From the history of the 4th Battalion, 5th Air Defense Artillery, quote word for word the portion that opens with the words "In the midst of all" and closes with "placed under guard.".
*** Supplied passage ***
4th Battalion, 5th Air Defense Artillery Battalion
A Short Range Air Defense Separate Battalion (SHORAD).
On 16 November 1988 the 4th Missile Battalion, 5th Air Defense Artillery was redesignated as the 4th Battalion, 5th Air Defense Artillery Regiment, assigned to the 1st Cavalry Division and activated at Fort Hood, Texas as a Short Range Air Defense Separate Battalion (SHORAD).
Its first training mission was to the National Training Center (NTC) at Fort Irwin, California. The effective training at the NTC could have not come at a more opportune time in the history of the battalion. Upon their return to Fort Hood, the Battalion Commander undertook the task of reorganizing and fielding the Army’s first “Avenger” Antiaircraft Battery. The “Avenger” system is a lightweight, highly mobile and transportable surface-to-air missile/gun weapon system mounted on a High Mobility Multi-Purpose Wheeled Vehicle (HMMWV).
The Avenger surface-to-air missile (SAM) system has two stinger pods called Standard Vehicle Mounted Launchers (SVMLs). Each pod is capable of carrying four ready Stinger missiles, a significant improvement over the one man – one shot concept of the Man-Portable Stinger missile system. The Avenger also mounts a .50 caliber machine gun capable of operating in an air and ground mode; a Forward-Looking Infrared system for target detection and tracking; and a laptop computer-based display for early warning and target cuing.
In the midst of the reorganization, on 7 August 1990, a deployment order for the Southwest Asia operations was issued. Plans calling for the division to deploy by 15 September extended the work day to 14, 16 and in some cases 24 hours. Since the availability of Avenger Systems prior to deployment was uncertain, and in order to maximize combat power, the Battalion quickly was reorganized back to its original configuration of 4 Batteries consisting of 27 Vulcan and 60 Stinger Teams. Along with the return to the old organization, a decision to accelerate Avenger fielding and obtain as many systems as possible prior to deployment was made. The combined efforts of the Army Procurement Sections and Boeing allowed the Battalion to rapidly field three platoons and significantly upgrade its maintenance capability to sustain systems in an immature theater by providing additional test equipment and spare parts.
War plans were developed with the basic assumption that the Division would deploy task organized and could arrive at several different ports. To meet that objective, batteries were deployed with their Brigade Headquarters and a minimum of one Stinger Section or Vulcan/Avenger Platoon on each of the thirteen ships. The plan included the front loading of the Headquarters and Headquarters Battery to provide the initial control, command and a link into Theater Air Defense Commands, as well as provide the initial short range air defense umbrella over the Sea Port of Debarkation and associated staging areas.
In the midst of all the other activities, an accelerated NTC recovery plan was accomplished and all vehicles were serviced and road tested. New 5-ton trucks were obtained and all vehicles were painted sand color by organic paint teams. Massive quantities of long needed equipment were received, including night goggles, GPS position/navigation devices, radios and installation kits and not least needed; tentage. Load plans for vehicles and containers were developed and vehicles were uploaded. Ammunition basic loads were delivered, uploaded, inspected and placed under guard.
*** End of Supplied passage ***
*** Extracted information ***
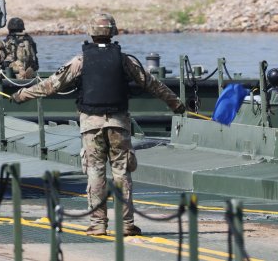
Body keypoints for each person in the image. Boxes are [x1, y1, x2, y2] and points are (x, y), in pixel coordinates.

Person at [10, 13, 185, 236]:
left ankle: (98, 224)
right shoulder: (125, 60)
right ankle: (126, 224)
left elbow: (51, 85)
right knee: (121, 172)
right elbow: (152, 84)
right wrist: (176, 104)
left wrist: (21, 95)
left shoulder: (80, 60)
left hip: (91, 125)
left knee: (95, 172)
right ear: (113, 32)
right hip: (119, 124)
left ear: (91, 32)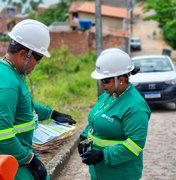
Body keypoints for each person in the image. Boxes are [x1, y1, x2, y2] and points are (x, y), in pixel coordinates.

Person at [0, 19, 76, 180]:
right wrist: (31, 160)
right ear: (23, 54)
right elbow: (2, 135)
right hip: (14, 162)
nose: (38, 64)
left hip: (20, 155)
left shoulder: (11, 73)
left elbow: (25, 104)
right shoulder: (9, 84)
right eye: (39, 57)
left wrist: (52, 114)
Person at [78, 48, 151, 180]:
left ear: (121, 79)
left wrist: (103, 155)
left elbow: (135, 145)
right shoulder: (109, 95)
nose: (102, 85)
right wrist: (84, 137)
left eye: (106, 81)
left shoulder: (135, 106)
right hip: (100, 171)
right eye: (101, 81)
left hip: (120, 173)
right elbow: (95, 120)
*** End of Extracted information ***
*** Extracted information ***
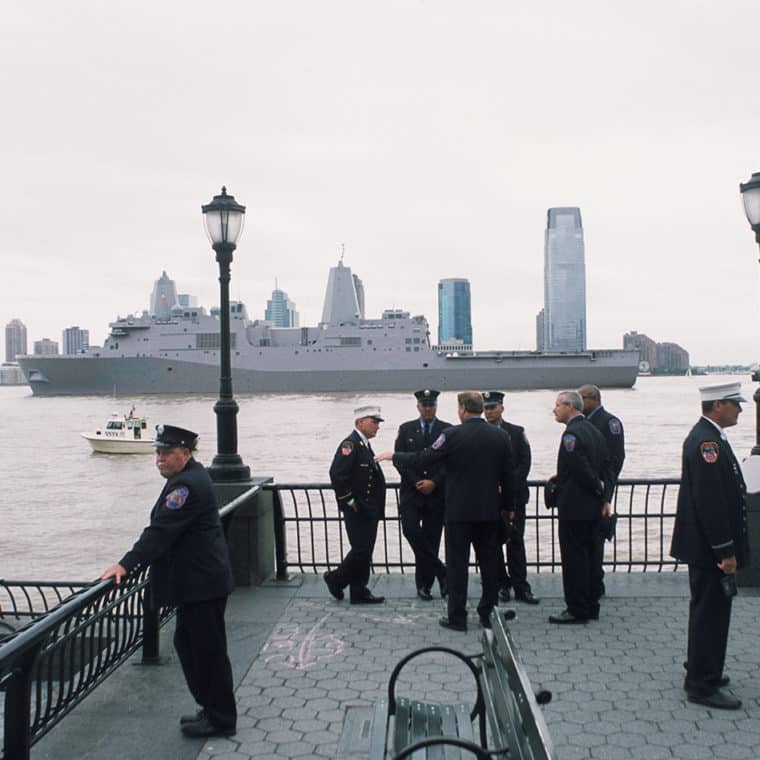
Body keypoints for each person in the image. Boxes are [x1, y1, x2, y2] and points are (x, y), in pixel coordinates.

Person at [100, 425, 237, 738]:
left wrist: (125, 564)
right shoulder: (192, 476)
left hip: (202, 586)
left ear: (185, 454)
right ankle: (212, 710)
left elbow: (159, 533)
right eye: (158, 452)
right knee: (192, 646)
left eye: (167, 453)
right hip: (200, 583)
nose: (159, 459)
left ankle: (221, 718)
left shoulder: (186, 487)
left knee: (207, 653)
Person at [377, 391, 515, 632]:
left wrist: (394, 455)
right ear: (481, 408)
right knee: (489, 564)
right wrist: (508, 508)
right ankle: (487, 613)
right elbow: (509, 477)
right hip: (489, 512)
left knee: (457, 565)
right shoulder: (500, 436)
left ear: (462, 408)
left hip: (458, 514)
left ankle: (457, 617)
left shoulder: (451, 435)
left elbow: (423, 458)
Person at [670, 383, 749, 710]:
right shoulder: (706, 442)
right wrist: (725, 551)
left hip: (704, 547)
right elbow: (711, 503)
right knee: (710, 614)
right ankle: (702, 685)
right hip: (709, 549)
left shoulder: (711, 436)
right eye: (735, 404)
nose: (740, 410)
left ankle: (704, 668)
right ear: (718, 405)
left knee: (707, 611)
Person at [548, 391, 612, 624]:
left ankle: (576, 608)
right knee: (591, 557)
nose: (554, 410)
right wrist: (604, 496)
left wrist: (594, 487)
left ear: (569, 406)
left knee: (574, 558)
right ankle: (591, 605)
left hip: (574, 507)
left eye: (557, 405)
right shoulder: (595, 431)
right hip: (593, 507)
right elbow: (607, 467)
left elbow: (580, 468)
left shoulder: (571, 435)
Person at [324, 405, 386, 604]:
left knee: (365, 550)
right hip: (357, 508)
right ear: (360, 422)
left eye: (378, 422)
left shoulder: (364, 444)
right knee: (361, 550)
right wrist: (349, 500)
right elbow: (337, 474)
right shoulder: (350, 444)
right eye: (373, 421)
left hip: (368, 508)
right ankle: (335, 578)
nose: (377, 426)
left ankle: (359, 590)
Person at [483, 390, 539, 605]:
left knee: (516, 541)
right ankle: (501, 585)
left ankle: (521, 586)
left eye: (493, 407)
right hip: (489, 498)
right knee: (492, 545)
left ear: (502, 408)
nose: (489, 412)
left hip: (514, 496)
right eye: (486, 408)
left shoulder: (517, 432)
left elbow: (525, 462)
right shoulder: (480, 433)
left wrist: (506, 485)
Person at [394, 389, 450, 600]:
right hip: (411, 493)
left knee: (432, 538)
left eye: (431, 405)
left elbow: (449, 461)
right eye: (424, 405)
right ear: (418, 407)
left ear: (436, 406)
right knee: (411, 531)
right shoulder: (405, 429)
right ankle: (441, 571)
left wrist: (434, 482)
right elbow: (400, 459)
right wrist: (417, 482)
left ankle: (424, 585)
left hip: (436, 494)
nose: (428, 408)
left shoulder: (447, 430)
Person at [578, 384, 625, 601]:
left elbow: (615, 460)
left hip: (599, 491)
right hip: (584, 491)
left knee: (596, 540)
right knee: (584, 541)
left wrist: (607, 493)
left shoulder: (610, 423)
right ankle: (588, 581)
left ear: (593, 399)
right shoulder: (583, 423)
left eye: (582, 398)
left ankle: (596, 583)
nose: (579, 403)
*** End of Extracted information ***
_Response below_.
In the midst of all the other activities, an accelerated NTC recovery plan was accomplished and all vehicles were serviced and road tested. New 5-ton trucks were obtained and all vehicles were painted sand color by organic paint teams. Massive quantities of long needed equipment were received, including night goggles, GPS position/navigation devices, radios and installation kits and not least needed; tentage. Load plans for vehicles and containers were developed and vehicles were uploaded. Ammunition basic loads were delivered, uploaded, inspected and placed under guard.